Stored data entries
========================================================================

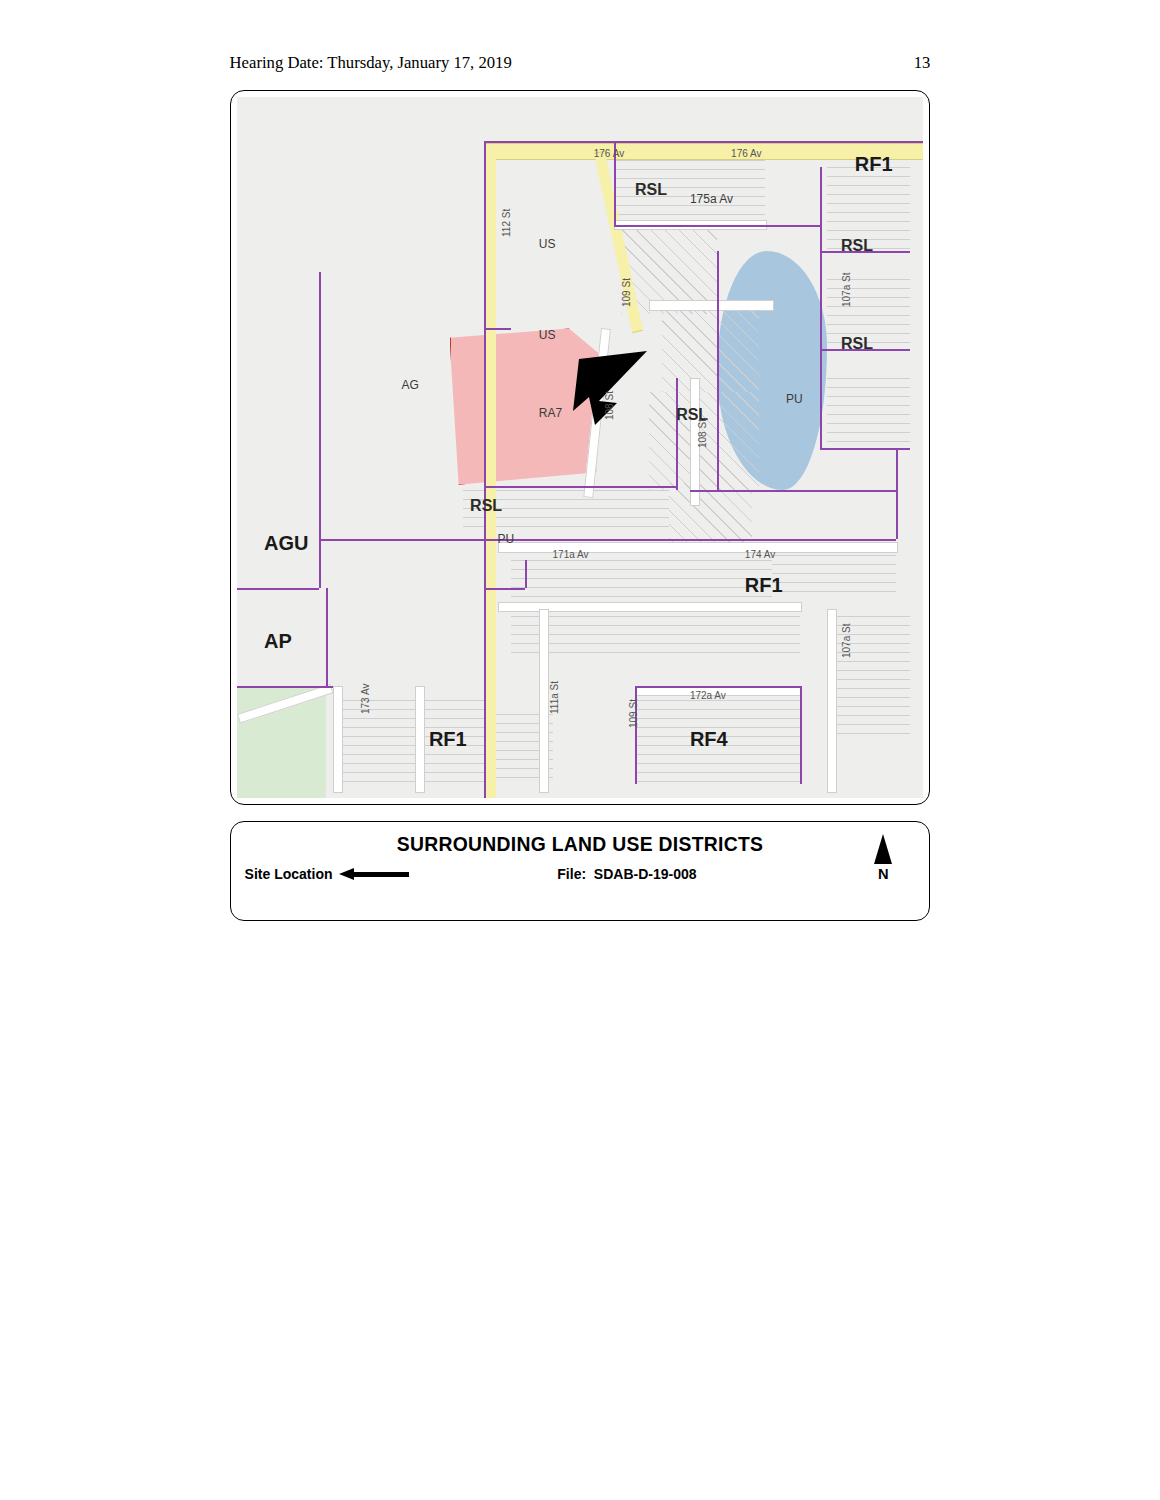Hearing Date: Thursday, January 17, 2019
13
RF1
RSL
175a Av
RSL
RSL
US
US
AG
RA7
RSL
PU
RSL
PU
AGU
AP
RF1
RF1
RF4
176 Av
176 Av
112 St
109 St
108 St
108 St
107a St
107a St
171a Av
174 Av
172a Av
111a St
109 St
173 Av
SURROUNDING LAND USE DISTRICTS
Site Location
File: SDAB-D-19-008
N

========================================================================

Task to complete: Retype all of the entries exactly as written, leaving out any images.

Your response:
Hearing Date: Thursday, January 17, 2019
13
RF1
RSL
175a Av
RSL
RSL
US
US
AG
RA7
RSL
PU
RSL
PU
AGU
AP
RF1
RF1
RF4
176 Av
176 Av
112 St
109 St
108 St
108 St
107a St
107a St
171a Av
174 Av
172a Av
111a St
109 St
173 Av
SURROUNDING LAND USE DISTRICTS
Site Location
File: SDAB-D-19-008
N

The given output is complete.